As I noted back in 2013, McRapey hasn’t changed what passes for his debating technique since at least 2005.
- Make an obviously questionable assertion.
- When the assertion is questioned, appeal to bachelor’s degree.
- When the appeal to the bachelor’s degree is questioned, question the questioner’s intellect and/or good will.
- Avoid further questions.
- Posture as if one has thoroughly proved one’s point.
He even went so far as to claim that I had never bested him in any argument. “As for besting me in argument, well, no, not at any point I can remember.”
SJWs always lie.
Sure you don’t remember, Johnny. Read SJWs Always Lie, Amazon’s #1 bestseller in Political Philosophy. It will serve to refresh your memory in brutal and well-documented detail, and it even contains a chapter devoted to rhetoric that you will find educational.

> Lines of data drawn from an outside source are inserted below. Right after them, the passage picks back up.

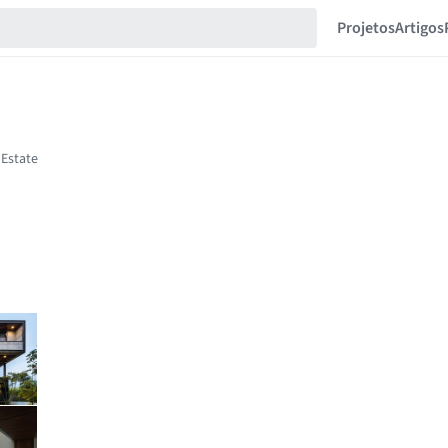
Projetos
Artigos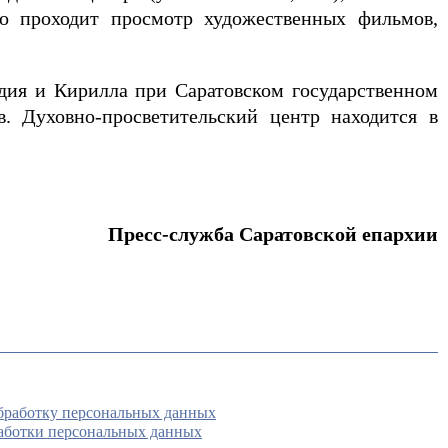
но проходит просмотр художественных фильмов,
дия и Кирилла при Саратовском государственном
в. Духовно-просветительский центр находится в
Пресс-служба Саратовской епархии
обработку персональных данных
аботки персональных данных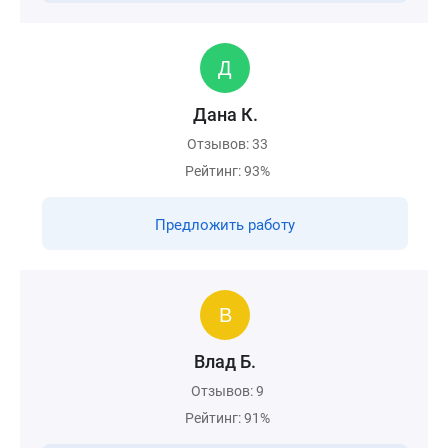
Дана К.
Отзывов: 33
Рейтинг: 93%
Предложить работу
Влад Б.
Отзывов: 9
Рейтинг: 91%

Speaking of Dunning-Kruger, McRapey is a walking, talking example of the syndrome in action, particularly when it comes to rhetoric. For all that he majored in something that could be considered akin to it if you squint hard enough, he clearly doesn’t know the first thing about it. The rhetorical device to which he habitually resorts is a sophistical and dialectically illegitimate one called “ambiguity”, not that he could correctly identify or name it despite his famous bachelor’s degree. But then, as we know, we shouldn’t be too harsh on him considering that he’s not even smart enough for Mensa. Aristotle had Scalzi’s kind pegged more than 2,000 years ago.

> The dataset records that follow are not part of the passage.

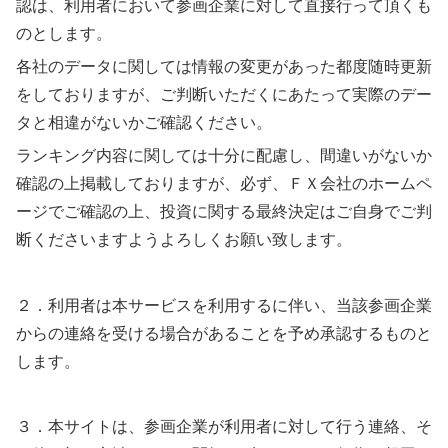
認は、利用者において参画企業に対して直接行って頂くも
のとします。
各社のデータに関しては情報の変更があった都度随時更新
をしておりますが、ご判断いただくにあたって実際のデー
タと相違がないかご確認ください。
ランキング内容に関しては十分に配慮し、間違いがないか
確認の上掲載しておりますが、必ず、ＦＸ会社のホームペ
ージでご確認の上、投資に関する最終決定はご自身でご判
断くださいますようよろしくお願い致します。
２．利用者は本サービスを利用するに伴い、当該参画企業
からの連絡を受ける場合があることを予め承認するものと
します。
３．本サイトは、参画企業が利用者に対して行う連絡、そ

“Now for some people it is better worth while to seem to be wise,
than to be wise without seeming to be (for the art of the sophist is the
semblance of wisdom without the reality, and the sophist is one who
makes money from an apparent but unreal wisdom); for them, then, it is
clearly essential also to seem to accomplish the task of a wise man
rather than to accomplish it without seeming to do so.”
As for me, I don’t brag about my Mensa membership. Why on Earth would I? The requirements for joining aren’t even within a standard deviation of my IQ or the three other residents of the Digital Ghetto back in the day. I joined Mensa after starting my WND column as an efficient and effective way to defang the inevitable “right-wing writer is stupid” disqualifications from the left. And that is precisely why some people on the right brandish it like a shield, because that is exactly what it is: a rhetorical shield that successfully blunts the left’s most frequently used rhetorical disqualification: “dey stupid, DISQUALIFY!”
And since we’re on the subject of SJWs lying, where, exactly, is the “bragging about your Mensa card” in Sarah’s post, to which, of course, McRapey does not link? Go ahead, see just how much importance she and her readers place on it and note the context in which it was mentioned.
But do tell us more about how it is actually membership in Mensa that is stupid and totally doesn’t matter and doesn’t mean that one is intelligent at all, Johnny. Let it all out. You’ll feel better after a good cry.
UPDATE: It turns out that Mr. “Bachelor’s Degree in Philosophy of Language from the University of Chicago” graduated with a 2.8 GPA. See, obviously he was one of the cool party guys… at the University of Chicago.
I was not hugely grade-intensive. I didn’t stress out: I had a 2.8 GPA…. I did well in the classes that I liked, and I did very poorly in the classes that I did not care about.
Apparently he didn’t care about his IQ test either, or he totally would have done well enough to qualify for Mensa.